Without this temporary solution things will be very difficult for organic viticulture in Germany."

Thomas Walz, Vice-President of the German Winegrowers’ Association 


2021: the year of mildew

"Despite the expensive and time-consuming efforts made to protect plants many organic winegrowers suffered significant yield losses, which in turn resulted in financial losses. It also placed a significant psychological strain on organic winemakers, who despite all their efforts had to watch their plants become diseased and see their income fall from one day to the next. What makes things more difficult is the fact that we aren’t just dealing with one catastrophic year, but more that 2021 was the culmination of developments over the last three decades.

The number of treatments in organic viticulture has increased dramatically from four to six sprays in the 1980s to eight to 12 applications from the mid-1990s onwards and 12 to 15 treatments a year in the last ten years.

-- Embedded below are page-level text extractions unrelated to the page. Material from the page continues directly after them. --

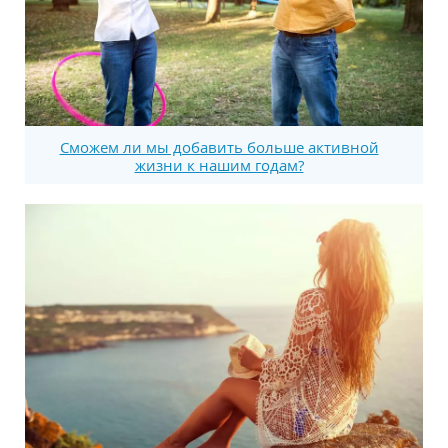
Сможем ли мы добавить больше активной
жизни к нашим годам?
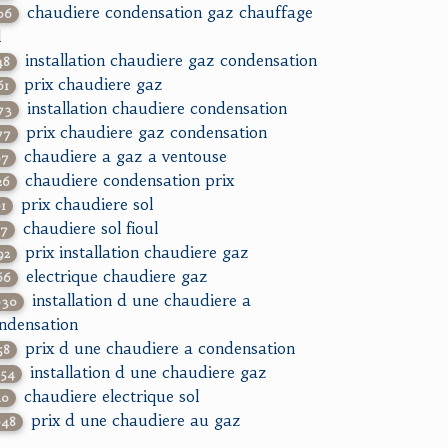
chaudiere condensation gaz chauffage
06
l
installation chaudiere gaz condensation
48
prix chaudiere gaz
61
installation chaudiere condensation
73
prix chaudiere gaz condensation
77
chaudiere a gaz a ventouse
97
chaudiere condensation prix
26
prix chaudiere sol
61
chaudiere sol fioul
27
prix installation chaudiere gaz
92
electrique chaudiere gaz
66
installation d une chaudiere a
030
ndensation
prix d une chaudiere a condensation
58
installation d une chaudiere gaz
854
chaudiere electrique sol
40
prix d une chaudiere au gaz
048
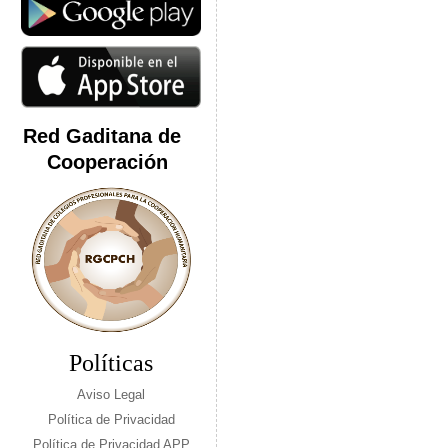
Red Gaditana de
Cooperación
Políticas
Aviso Legal
Política de Privacidad
Política de Privacidad APP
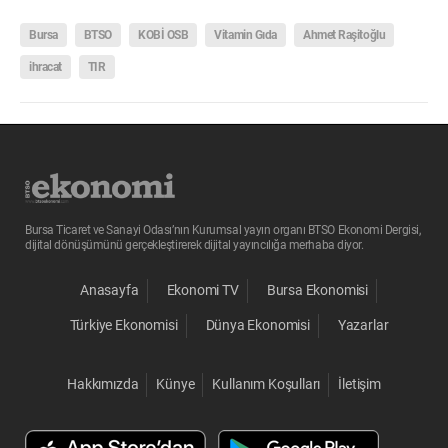
Bursa
BTSO
KOBİ OSB
Vitamin Gıda
Ahmet Raşitoğlu
ihracat
TIR
Bursa Ticaret ve Sanayi Odası’nın Kurumsal yayın organı BTSO Ekonomi Dergisi,
dijital dönüşümünü gerçekleştirerek dijital yayıncılığa merhaba diyor.
Anasayfa
Ekonomi TV
Bursa Ekonomisi
Türkiye Ekonomisi
Dünya Ekonomisi
Yazarlar
Hakkımızda
Künye
Kullanım Koşulları
İletişim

Both climate change as well as the apparent increase in the virulence of the peronospora fungus are hugely increasing the number of infections. The fear that organic winegrowers have before every new season and the uncertainty of how the weather will behave has risen enormously in the last few years.

Countless tests with alternative opportunities, procedures and compounds have been made over the last four decades, but so far without success. The exception to this is the positive results seen with the use of phosphonates, which do more than just keep vines healthy and guarantee yields."

Paulin Köpfer, ECOVIN BADEN


Taking research to the next level

"2021 was a difficult year for organic viticulture – both financially as well as ecologically. To make organic viticulture more viable from both an environmentally-friendly and a financial perspective even in such extreme years, politics, business and research need to work together on targets and measures for the short, medium and long term.

This is why it is important for organic viticulture to be able to provide realistic and practical solutions to the major challenges which are happening increasingly often due to climate change and extreme weather events, as well as for other reasons. In more general terms, the long-term objective still involves significantly expanding the research carried out into organic viticulture. Making nature-based pesticides more widely available, and in connection with this the tailored approval or funding of possible substances are important measures which have a positive impact on organic viticulture.

A broader transition towards fungus-resistant grape varieties is also required. Research, teaching and consultancy should also work together to optimise the cultivation and development of these grape varieties and to make them more marketable.

Of course, the issue of copper also can’t be ignored. Copper compounds have long been widely used in organic viticulture, and cannot be replaced at present. For many years, associations in Germany have pursued a responsible approach with their strategy to minimise the use of copper. Using copper more efficiently and more sparingly ensures the long-term existence of organic viticulture in Central Europe while having a minimum impact on the environment, people and the soil."